Exercise objective:
Reproduce every line of text in the data below verbatim, leaving out the pictures.

(Recorded data)

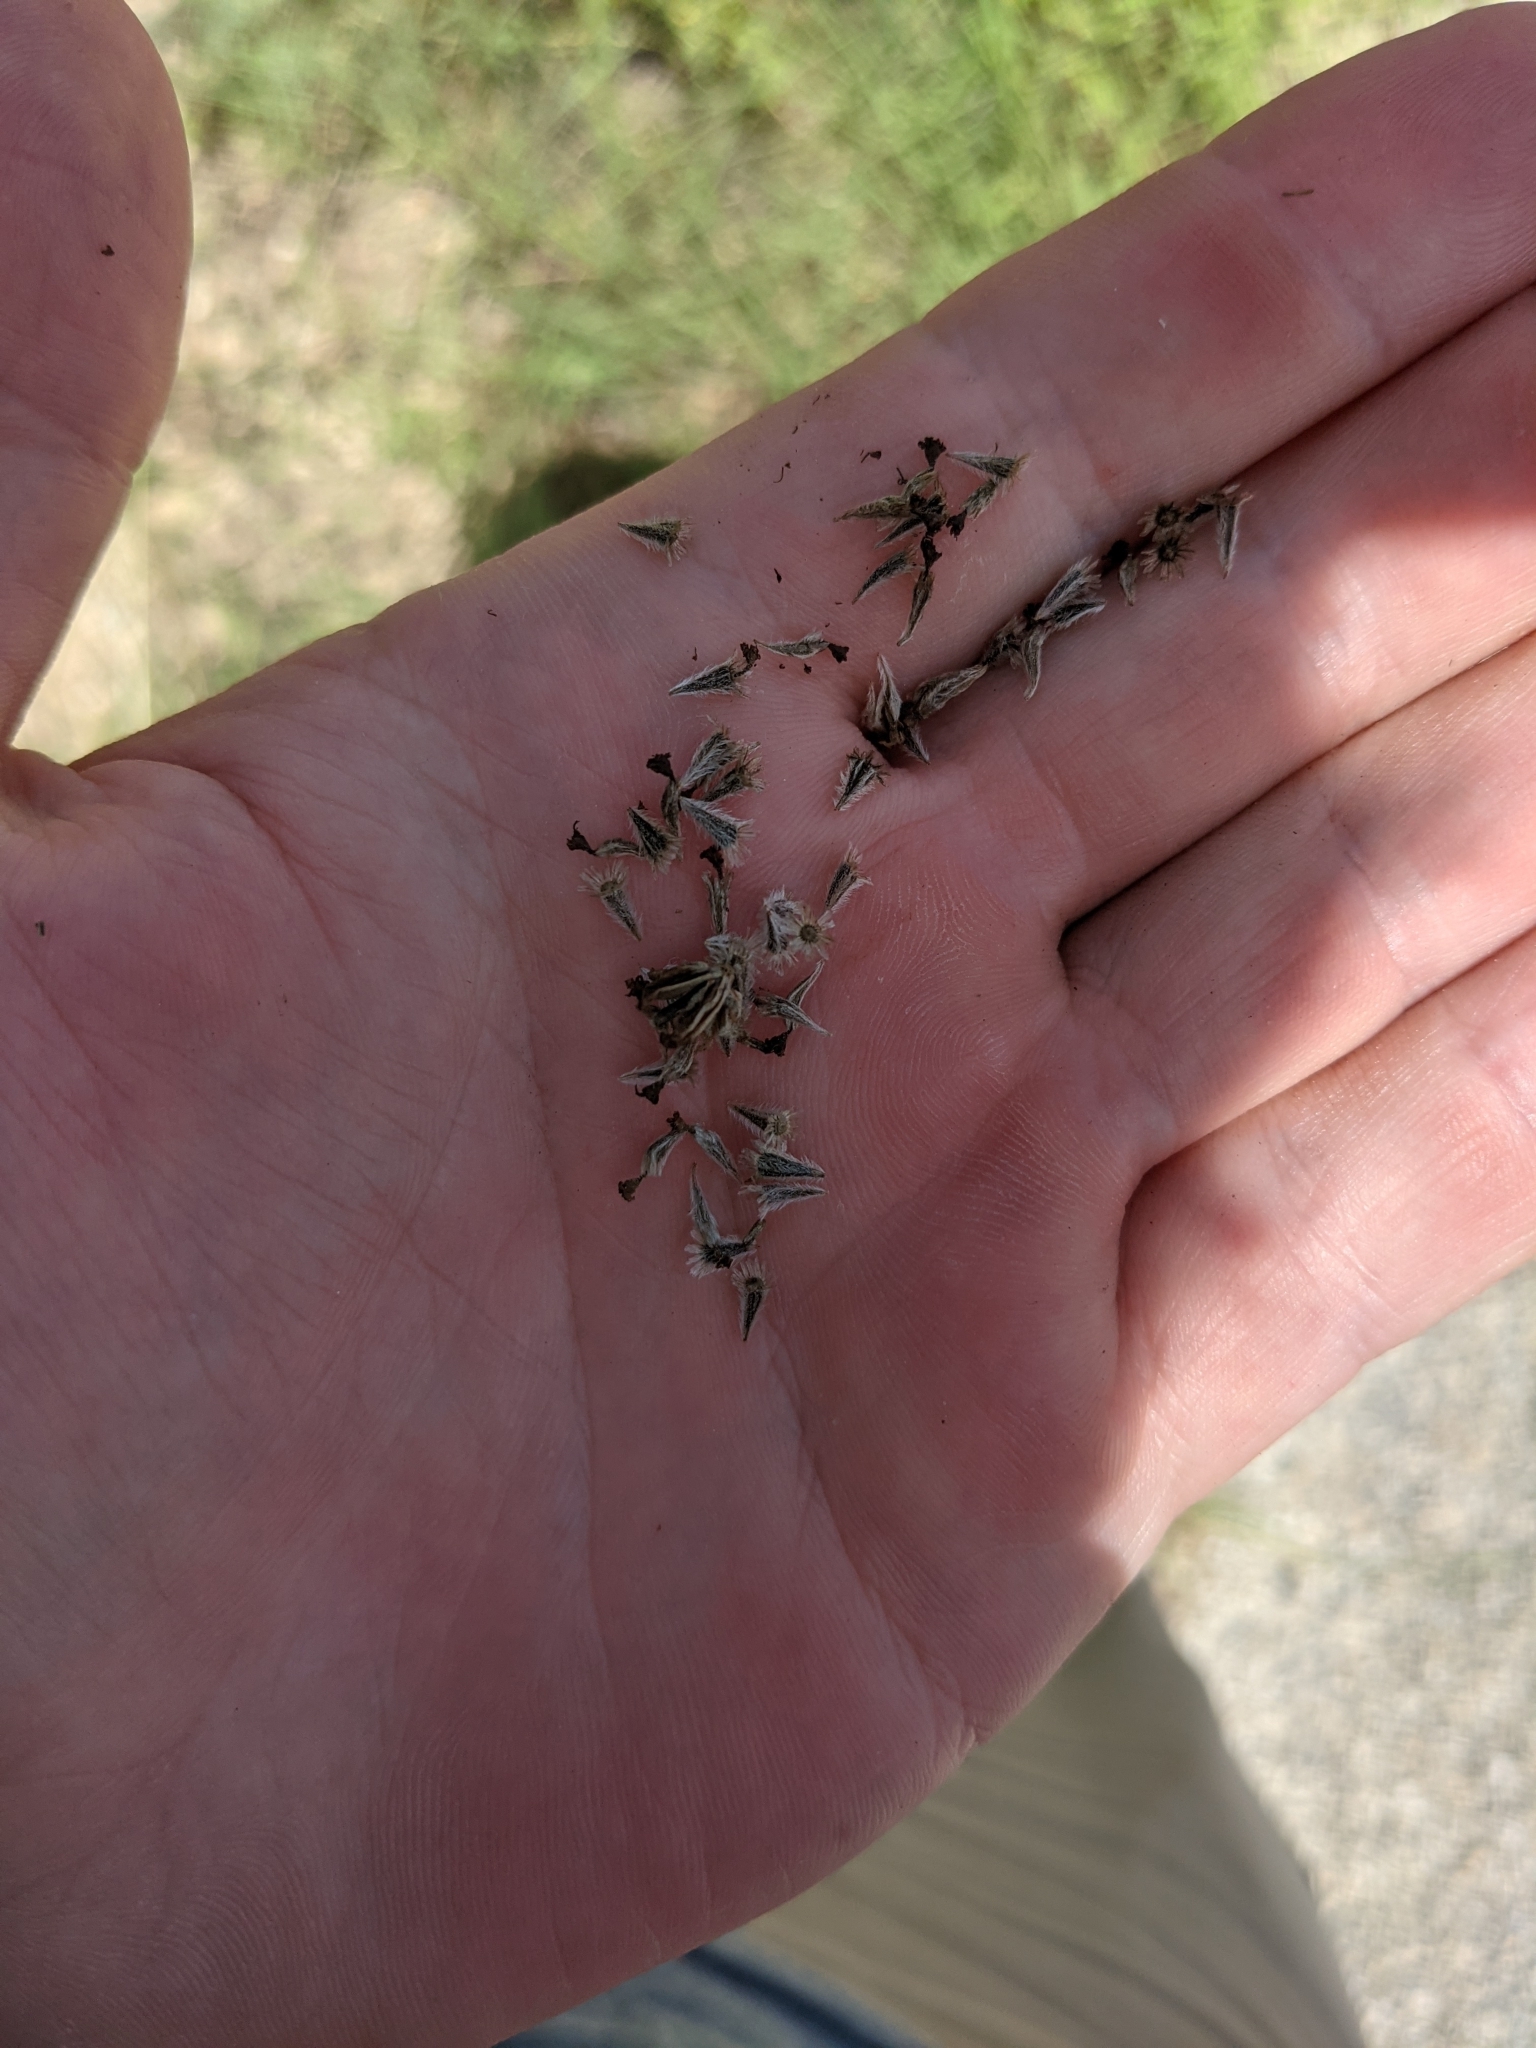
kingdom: Plantae
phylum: Tracheophyta
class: Magnoliopsida
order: Asterales
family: Asteraceae
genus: Hymenopappus
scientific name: Hymenopappus carrizoanus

Result of this task:
kingdom: Plantae
phylum: Tracheophyta
class: Magnoliopsida
order: Asterales
family: Asteraceae
genus: Hymenopappus
scientific name: Hymenopappus carrizoanus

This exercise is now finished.